* _Problem requirements_: Print the lines below verbatim, beginning with the line that contains "Image attached. **left" and continuing through the line that contains "Here is an image. Point out **right kidney**.", both included. Print nothing else.

· · · ·

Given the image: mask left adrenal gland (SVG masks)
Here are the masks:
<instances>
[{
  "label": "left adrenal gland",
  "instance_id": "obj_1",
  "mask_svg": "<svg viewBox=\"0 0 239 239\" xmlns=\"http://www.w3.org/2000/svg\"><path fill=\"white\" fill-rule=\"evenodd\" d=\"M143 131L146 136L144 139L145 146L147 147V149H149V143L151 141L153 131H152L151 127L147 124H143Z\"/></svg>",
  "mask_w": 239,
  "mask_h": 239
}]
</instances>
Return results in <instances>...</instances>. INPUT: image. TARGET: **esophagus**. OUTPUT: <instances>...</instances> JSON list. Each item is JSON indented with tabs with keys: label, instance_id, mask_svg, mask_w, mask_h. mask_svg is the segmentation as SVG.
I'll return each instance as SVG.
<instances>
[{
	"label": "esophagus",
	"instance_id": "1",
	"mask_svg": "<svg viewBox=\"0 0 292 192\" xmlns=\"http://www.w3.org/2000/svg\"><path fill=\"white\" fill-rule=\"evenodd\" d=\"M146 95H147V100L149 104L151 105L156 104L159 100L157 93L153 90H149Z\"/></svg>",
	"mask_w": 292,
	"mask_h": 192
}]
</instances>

· · · ·

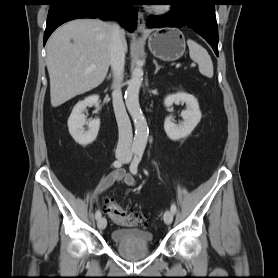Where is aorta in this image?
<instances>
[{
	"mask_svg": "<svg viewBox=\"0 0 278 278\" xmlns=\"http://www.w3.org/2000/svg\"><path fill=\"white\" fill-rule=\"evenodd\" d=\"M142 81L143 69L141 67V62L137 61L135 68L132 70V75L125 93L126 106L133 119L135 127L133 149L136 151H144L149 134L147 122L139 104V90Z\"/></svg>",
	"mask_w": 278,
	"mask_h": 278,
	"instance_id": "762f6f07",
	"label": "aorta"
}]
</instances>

· · · ·

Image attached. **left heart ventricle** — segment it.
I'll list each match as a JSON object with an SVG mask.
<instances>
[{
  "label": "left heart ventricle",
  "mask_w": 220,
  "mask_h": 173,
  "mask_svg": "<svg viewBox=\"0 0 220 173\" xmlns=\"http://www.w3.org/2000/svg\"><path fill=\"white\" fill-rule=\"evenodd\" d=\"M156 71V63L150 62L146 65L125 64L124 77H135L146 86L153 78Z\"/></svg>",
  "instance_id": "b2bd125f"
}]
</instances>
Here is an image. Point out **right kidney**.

· · · ·

* _The reply_:
Image attached. **left heart ventricle** — segment it.
I'll list each match as a JSON object with an SVG mask.
<instances>
[{
  "label": "left heart ventricle",
  "mask_w": 220,
  "mask_h": 173,
  "mask_svg": "<svg viewBox=\"0 0 220 173\" xmlns=\"http://www.w3.org/2000/svg\"><path fill=\"white\" fill-rule=\"evenodd\" d=\"M156 71V63L150 62L146 65L125 64L124 77H135L146 86L153 78Z\"/></svg>",
  "instance_id": "b2bd125f"
}]
</instances>
Here is an image. Point out **right kidney**.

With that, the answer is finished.